* [AVAILABLE DATA]
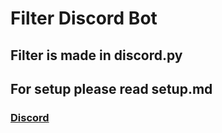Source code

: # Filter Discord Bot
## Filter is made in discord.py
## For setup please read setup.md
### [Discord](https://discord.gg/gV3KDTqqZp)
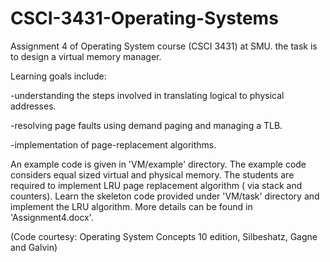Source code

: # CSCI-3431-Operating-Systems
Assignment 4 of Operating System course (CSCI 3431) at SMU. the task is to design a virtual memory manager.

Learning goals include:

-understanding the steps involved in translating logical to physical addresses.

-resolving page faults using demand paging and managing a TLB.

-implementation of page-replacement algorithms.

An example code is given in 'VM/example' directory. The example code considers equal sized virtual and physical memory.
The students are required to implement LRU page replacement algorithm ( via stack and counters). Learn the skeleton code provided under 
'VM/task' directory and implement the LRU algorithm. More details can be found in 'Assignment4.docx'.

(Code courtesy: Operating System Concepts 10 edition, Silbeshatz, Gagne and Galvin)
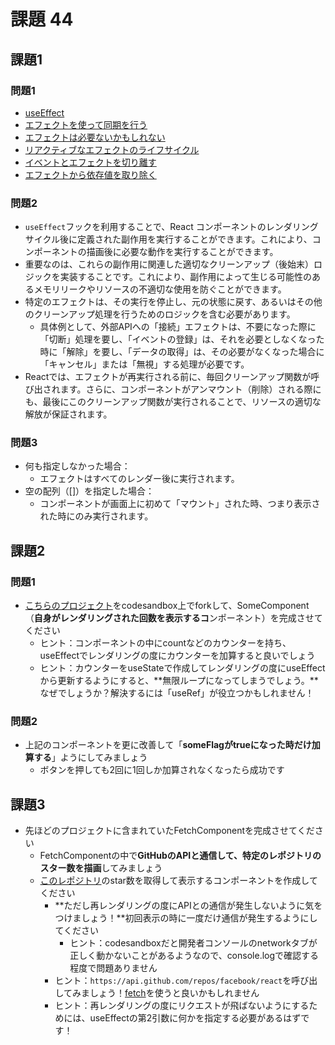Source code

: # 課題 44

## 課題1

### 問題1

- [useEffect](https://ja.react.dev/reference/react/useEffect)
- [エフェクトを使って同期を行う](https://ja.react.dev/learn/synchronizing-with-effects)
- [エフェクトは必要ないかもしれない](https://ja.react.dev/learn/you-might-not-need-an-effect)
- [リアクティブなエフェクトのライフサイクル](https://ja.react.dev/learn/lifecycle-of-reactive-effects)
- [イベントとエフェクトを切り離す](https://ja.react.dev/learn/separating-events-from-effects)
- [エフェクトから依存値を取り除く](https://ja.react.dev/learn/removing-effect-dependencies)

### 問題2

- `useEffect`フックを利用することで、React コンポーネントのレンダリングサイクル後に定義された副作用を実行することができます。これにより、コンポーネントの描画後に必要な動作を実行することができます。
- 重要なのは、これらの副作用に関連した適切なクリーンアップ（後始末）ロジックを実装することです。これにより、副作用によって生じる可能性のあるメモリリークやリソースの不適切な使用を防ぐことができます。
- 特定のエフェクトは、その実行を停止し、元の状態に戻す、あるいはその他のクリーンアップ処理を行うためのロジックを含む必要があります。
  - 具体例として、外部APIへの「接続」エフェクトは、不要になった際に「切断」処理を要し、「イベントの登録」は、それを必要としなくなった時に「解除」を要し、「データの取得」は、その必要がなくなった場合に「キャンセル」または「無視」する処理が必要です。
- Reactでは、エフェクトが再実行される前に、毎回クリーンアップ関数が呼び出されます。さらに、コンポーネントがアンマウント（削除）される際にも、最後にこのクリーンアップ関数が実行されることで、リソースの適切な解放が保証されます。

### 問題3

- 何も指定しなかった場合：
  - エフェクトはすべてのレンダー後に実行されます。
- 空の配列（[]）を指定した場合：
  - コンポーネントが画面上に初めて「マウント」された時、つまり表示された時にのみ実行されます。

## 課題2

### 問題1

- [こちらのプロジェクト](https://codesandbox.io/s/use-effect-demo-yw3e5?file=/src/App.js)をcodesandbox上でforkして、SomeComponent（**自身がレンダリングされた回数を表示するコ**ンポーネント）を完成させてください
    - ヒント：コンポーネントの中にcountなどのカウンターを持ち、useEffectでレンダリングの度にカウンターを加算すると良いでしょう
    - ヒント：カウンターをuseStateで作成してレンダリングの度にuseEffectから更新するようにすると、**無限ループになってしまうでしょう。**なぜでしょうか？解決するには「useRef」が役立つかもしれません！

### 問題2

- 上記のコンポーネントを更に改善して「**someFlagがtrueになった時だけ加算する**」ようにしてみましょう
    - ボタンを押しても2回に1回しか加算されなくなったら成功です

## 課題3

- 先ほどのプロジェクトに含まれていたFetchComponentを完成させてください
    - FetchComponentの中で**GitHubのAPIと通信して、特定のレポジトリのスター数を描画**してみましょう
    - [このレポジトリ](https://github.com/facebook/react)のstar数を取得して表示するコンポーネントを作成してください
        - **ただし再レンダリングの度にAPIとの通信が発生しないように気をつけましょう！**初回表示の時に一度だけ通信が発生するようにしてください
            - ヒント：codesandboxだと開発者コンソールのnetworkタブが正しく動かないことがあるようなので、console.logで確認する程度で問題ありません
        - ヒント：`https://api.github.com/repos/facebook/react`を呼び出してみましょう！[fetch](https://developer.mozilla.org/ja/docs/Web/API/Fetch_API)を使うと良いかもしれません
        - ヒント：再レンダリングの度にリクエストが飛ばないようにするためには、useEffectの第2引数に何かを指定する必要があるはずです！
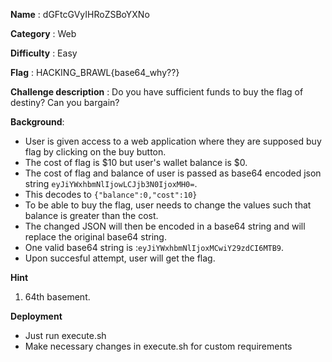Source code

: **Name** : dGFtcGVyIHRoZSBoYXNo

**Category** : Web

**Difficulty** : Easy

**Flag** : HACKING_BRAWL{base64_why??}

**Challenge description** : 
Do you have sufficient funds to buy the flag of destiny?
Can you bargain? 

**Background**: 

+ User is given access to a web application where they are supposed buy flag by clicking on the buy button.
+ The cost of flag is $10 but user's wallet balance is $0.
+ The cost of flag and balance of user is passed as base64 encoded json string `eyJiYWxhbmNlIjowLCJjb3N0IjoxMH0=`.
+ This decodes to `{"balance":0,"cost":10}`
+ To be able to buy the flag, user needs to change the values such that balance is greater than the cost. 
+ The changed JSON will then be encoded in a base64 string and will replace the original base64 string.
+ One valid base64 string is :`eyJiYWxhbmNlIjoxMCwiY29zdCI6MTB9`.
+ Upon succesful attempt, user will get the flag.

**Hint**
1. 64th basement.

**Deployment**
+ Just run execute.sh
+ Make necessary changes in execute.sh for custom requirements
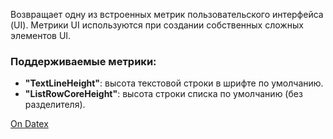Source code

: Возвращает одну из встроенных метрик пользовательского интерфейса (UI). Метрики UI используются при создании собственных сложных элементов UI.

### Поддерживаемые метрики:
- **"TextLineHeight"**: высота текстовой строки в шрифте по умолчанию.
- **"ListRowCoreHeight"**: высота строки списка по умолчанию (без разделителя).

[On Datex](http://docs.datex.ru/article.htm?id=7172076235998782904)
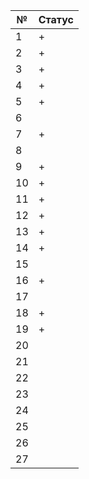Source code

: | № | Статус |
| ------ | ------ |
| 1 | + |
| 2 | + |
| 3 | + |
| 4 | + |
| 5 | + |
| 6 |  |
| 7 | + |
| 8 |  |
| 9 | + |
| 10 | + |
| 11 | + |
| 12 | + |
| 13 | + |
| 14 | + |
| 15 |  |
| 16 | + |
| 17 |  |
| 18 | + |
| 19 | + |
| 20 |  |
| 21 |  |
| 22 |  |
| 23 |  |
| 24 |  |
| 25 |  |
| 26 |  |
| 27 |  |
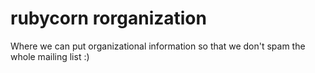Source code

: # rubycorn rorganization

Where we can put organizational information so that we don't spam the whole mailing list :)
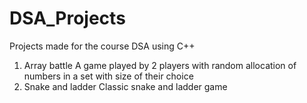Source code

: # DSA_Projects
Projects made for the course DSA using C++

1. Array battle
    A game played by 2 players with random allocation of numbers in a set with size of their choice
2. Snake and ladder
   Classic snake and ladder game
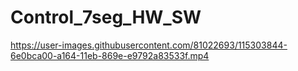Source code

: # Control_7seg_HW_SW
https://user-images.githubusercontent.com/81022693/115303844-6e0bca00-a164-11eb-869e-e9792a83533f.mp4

--

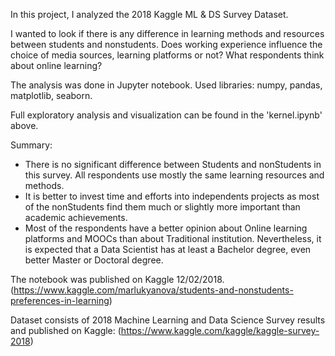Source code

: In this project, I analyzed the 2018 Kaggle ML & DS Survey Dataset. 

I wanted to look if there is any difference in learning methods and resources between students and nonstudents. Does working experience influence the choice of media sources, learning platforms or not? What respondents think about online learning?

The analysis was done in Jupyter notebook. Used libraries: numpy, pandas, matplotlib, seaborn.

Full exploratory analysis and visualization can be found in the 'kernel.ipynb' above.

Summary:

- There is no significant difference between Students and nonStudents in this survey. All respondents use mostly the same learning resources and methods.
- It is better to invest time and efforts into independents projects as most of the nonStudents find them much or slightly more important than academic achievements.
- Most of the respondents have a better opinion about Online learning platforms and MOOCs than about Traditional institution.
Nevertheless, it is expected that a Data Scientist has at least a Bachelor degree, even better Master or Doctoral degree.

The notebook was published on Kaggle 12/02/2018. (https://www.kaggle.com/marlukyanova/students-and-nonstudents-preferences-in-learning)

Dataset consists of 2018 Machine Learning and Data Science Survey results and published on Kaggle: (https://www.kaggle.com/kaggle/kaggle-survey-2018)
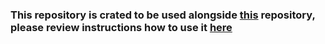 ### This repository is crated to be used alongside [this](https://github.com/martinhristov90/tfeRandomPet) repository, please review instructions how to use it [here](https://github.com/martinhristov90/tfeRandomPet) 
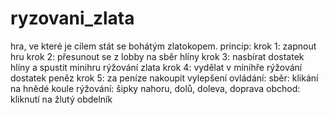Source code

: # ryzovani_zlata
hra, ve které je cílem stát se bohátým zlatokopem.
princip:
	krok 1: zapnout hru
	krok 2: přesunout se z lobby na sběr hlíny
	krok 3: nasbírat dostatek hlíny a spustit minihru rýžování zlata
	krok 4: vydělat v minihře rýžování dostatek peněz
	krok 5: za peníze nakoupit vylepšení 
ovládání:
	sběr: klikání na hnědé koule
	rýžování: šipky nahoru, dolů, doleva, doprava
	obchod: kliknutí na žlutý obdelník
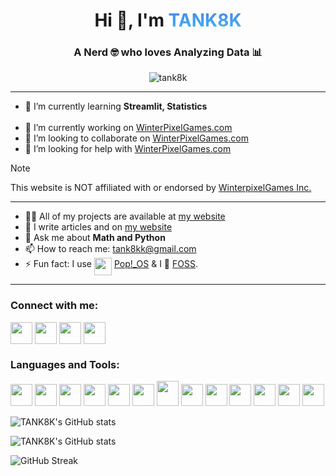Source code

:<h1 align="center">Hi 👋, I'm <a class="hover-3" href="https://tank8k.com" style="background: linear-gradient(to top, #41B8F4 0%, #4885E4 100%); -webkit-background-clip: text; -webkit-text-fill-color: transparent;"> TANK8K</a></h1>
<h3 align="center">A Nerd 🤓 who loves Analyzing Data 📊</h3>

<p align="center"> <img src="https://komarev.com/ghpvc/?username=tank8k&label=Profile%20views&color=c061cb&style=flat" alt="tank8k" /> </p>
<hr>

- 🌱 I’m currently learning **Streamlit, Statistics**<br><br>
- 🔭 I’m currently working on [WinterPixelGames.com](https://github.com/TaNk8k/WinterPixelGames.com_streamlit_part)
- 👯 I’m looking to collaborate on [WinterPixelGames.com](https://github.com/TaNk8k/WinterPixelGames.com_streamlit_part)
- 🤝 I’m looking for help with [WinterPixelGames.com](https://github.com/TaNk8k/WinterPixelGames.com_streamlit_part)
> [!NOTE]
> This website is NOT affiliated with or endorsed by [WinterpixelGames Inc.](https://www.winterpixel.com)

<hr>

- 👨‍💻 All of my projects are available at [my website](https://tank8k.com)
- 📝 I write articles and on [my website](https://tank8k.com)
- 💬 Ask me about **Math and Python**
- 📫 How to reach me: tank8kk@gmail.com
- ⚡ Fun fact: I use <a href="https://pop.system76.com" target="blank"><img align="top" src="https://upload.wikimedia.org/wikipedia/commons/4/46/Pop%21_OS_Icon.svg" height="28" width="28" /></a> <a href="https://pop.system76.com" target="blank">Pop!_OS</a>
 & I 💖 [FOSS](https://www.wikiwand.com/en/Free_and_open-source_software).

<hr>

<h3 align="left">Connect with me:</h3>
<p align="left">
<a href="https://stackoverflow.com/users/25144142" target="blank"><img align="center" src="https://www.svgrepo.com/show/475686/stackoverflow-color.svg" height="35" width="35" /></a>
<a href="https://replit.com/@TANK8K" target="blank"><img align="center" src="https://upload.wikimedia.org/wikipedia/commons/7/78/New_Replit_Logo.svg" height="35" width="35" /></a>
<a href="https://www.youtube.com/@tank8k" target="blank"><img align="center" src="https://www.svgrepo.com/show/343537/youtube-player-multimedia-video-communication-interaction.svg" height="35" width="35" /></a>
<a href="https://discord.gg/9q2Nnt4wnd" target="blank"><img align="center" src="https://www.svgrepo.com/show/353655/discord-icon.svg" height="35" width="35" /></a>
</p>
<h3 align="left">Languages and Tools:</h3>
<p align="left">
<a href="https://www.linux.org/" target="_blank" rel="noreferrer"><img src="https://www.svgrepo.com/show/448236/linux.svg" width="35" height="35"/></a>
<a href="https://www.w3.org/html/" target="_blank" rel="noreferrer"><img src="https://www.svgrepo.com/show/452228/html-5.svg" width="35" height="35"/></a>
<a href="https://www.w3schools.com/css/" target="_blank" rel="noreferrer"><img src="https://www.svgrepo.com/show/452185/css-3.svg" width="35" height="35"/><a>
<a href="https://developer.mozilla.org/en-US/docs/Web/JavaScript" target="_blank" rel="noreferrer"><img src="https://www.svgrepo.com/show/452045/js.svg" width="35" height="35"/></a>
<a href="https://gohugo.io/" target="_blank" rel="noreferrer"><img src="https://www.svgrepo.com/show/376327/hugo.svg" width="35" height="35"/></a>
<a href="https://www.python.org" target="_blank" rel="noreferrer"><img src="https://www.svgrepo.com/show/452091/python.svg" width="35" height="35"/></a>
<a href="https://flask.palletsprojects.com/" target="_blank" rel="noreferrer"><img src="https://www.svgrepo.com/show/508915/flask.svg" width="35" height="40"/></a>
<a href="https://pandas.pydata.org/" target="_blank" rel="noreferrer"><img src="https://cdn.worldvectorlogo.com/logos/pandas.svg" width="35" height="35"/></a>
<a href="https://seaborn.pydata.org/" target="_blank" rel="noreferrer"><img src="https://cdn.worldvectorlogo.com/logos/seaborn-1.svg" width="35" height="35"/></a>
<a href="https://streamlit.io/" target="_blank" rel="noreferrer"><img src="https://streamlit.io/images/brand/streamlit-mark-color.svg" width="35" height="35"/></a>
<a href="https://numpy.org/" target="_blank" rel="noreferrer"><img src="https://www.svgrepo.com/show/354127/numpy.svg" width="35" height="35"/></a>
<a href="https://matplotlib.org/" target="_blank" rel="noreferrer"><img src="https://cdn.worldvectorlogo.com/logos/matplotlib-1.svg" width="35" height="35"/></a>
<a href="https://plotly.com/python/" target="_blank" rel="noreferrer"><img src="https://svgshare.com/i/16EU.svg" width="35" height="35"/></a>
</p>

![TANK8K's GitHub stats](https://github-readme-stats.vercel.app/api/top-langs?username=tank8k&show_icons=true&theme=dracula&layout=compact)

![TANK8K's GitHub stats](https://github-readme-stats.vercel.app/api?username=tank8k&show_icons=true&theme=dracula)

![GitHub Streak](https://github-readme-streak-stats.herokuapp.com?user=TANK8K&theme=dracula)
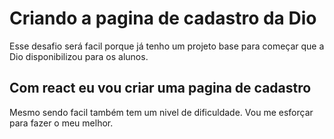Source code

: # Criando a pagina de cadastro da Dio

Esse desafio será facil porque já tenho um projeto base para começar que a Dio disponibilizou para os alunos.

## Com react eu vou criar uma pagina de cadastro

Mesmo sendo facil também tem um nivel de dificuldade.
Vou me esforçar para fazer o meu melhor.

* * *

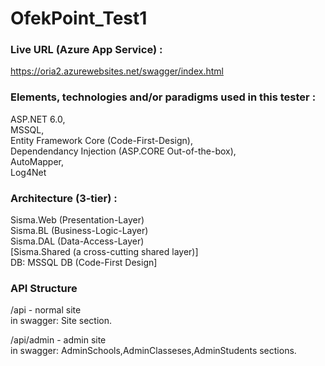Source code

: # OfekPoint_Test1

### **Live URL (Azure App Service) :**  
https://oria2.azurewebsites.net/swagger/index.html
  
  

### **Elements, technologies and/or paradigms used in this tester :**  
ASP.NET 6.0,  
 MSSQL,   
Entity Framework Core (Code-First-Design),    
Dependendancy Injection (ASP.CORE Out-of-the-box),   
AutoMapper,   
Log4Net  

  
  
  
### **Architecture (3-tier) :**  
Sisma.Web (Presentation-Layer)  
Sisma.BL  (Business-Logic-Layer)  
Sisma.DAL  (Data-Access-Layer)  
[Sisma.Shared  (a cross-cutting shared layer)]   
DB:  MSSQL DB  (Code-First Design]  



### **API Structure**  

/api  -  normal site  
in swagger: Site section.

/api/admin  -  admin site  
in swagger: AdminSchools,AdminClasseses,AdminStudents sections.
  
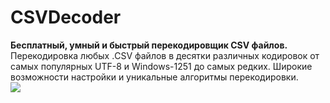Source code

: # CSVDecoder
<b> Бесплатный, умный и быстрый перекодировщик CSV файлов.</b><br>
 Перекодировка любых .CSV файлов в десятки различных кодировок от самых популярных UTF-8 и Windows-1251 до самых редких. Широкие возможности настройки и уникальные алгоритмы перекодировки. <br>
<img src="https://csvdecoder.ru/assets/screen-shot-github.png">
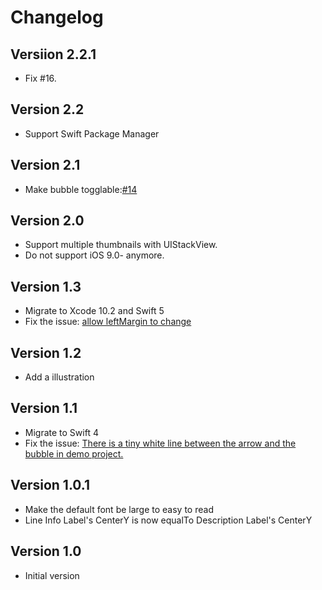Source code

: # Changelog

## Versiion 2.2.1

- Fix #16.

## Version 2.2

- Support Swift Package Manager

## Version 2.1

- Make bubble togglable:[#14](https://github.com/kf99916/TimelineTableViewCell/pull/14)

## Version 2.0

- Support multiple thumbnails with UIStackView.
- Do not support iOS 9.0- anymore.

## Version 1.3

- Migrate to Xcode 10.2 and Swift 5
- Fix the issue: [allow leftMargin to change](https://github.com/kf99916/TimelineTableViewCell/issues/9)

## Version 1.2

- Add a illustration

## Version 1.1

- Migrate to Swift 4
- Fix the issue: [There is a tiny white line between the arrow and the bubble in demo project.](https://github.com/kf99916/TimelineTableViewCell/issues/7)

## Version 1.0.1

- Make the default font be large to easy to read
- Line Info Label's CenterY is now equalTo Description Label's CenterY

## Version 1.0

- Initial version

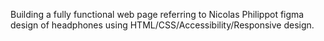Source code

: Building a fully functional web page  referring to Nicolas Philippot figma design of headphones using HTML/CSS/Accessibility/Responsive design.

* [YOUR OBJECTIVE] Take the material above from the line containing "rýžování: šipky nahoru, dolů, doleva, doprava" up to and including the line containing "- 👯 I’m looking" and retype it exactly, without any pictures.

* [COMPLETED EXERCISE]
	rýžování: šipky nahoru, dolů, doleva, doprava
	obchod: kliknutí na žlutý obdelník
Source code

:<h1 align="center">Hi 👋, I'm <a class="hover-3" href="https://tank8k.com" style="background: linear-gradient(to top, #41B8F4 0%, #4885E4 100%); -webkit-background-clip: text; -webkit-text-fill-color: transparent;"> TANK8K</a></h1>
<h3 align="center">A Nerd 🤓 who loves Analyzing Data 📊</h3>

<p align="center"> <img src="https://komarev.com/ghpvc/?username=tank8k&label=Profile%20views&color=c061cb&style=flat" alt="tank8k" /> </p>
<hr>

- 🌱 I’m currently learning **Streamlit, Statistics**<br><br>
- 🔭 I’m currently working on [WinterPixelGames.com](https://github.com/TaNk8k/WinterPixelGames.com_streamlit_part)
- 👯 I’m looking to collaborate on [WinterPixelGames.com](https://github.com/TaNk8k/WinterPixelGames.com_streamlit_part)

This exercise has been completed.